▸ **Action item**:
Reproduce exactly the lines below, from the first one through the line containing "This combination of", and omit any pictures.

Page-level text extractions
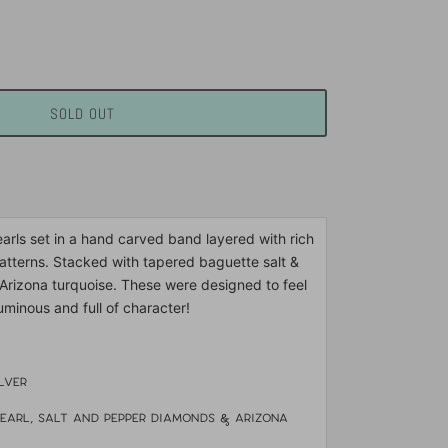
SOLD OUT
rls set in a hand carved band layered with rich
atterns. Stacked with tapered baguette salt &
rizona turquoise. These were designed to feel
luminous and full of character!
ilver
earl, salt and pepper diamonds & arizona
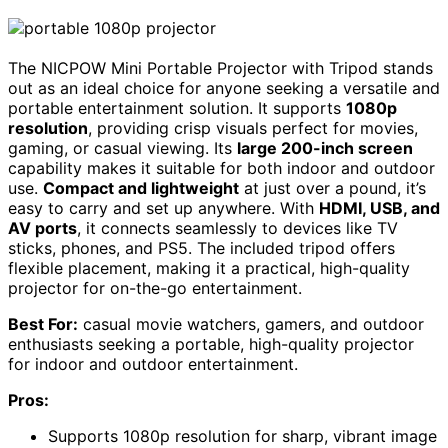
The NICPOW Mini Portable Projector with Tripod stands
out as an ideal choice for anyone seeking a versatile and
portable entertainment solution. It supports
1080p
resolution
, providing crisp visuals perfect for movies,
gaming, or casual viewing. Its
large 200-inch screen
capability makes it suitable for both indoor and outdoor
use.
Compact and lightweight
at just over a pound, it’s
easy to carry and set up anywhere. With
HDMI, USB, and
AV ports
, it connects seamlessly to devices like TV
sticks, phones, and PS5. The included tripod offers
flexible placement, making it a practical, high-quality
projector for on-the-go entertainment.
Best For:
casual movie watchers, gamers, and outdoor
enthusiasts seeking a portable, high-quality projector
for indoor and outdoor entertainment.
Pros:
Supports 1080p resolution for sharp, vibrant image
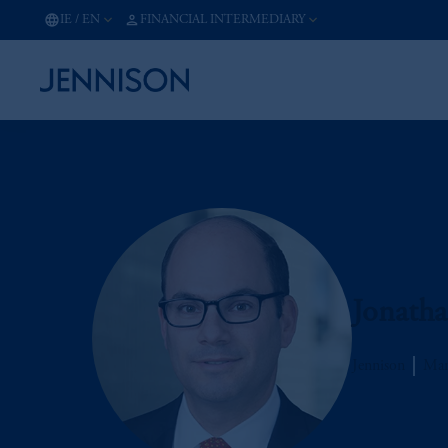
IE
/
EN
FINANCIAL INTERMEDIARY
Jonath
Jennison
Man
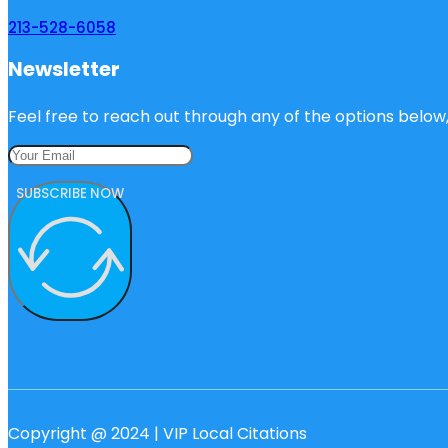
213-528-6058
Newsletter
Feel free to reach out through any of the options below, 
SUBSCRIBE NOW
Copyright @ 2024 | VIP Local Citations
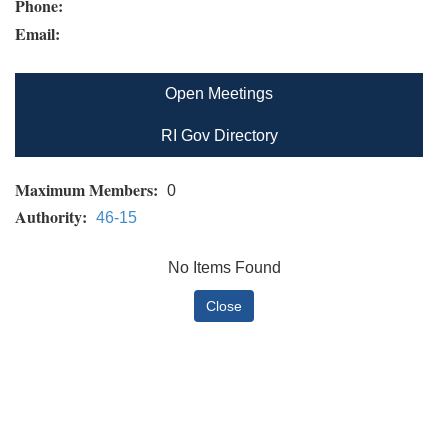
Phone:
Email:
Open Meetings
RI Gov Directory
Maximum Members:
0
Authority:
46-15
No Items Found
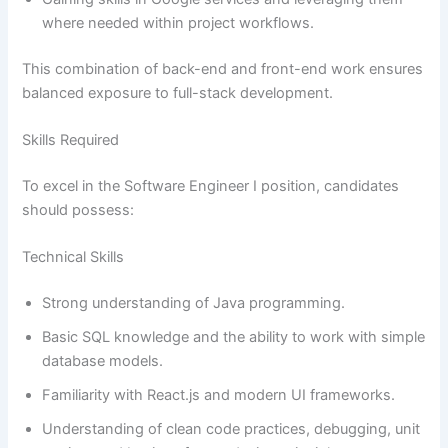
where needed within project workflows.
This combination of back-end and front-end work ensures
balanced exposure to full-stack development.
Skills Required
To excel in the Software Engineer I position, candidates
should possess:
Technical Skills
Strong understanding of Java programming.
Basic SQL knowledge and the ability to work with simple
database models.
Familiarity with React.js and modern UI frameworks.
Understanding of clean code practices, debugging, unit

▸ **Exercise result**:
SOLD OUT
rls set in a hand carved band layered with rich
atterns. Stacked with tapered baguette salt &
rizona turquoise. These were designed to feel
luminous and full of character!
ilver
earl, salt and pepper diamonds & arizona
The NICPOW Mini Portable Projector with Tripod stands
out as an ideal choice for anyone seeking a versatile and
portable entertainment solution. It supports
1080p
resolution
, providing crisp visuals perfect for movies,
gaming, or casual viewing. Its
large 200-inch screen
capability makes it suitable for both indoor and outdoor
use.
Compact and lightweight
at just over a pound, it’s
easy to carry and set up anywhere. With
HDMI, USB, and
AV ports
, it connects seamlessly to devices like TV
sticks, phones, and PS5. The included tripod offers
flexible placement, making it a practical, high-quality
projector for on-the-go entertainment.
Best For:
casual movie watchers, gamers, and outdoor
enthusiasts seeking a portable, high-quality projector
for indoor and outdoor entertainment.
Pros:
Supports 1080p resolution for sharp, vibrant image
IE
/
EN
FINANCIAL INTERMEDIARY
Jonath
Jennison
Man
213-528-6058
Newsletter
Feel free to reach out through any of the options below, 
SUBSCRIBE NOW
Copyright @ 2024 | VIP Local Citations
Phone:
Email:
Open Meetings
RI Gov Directory
Maximum Members:
0
Authority:
46-15
No Items Found
where needed within project workflows.
This combination of back-end and front-end work ensures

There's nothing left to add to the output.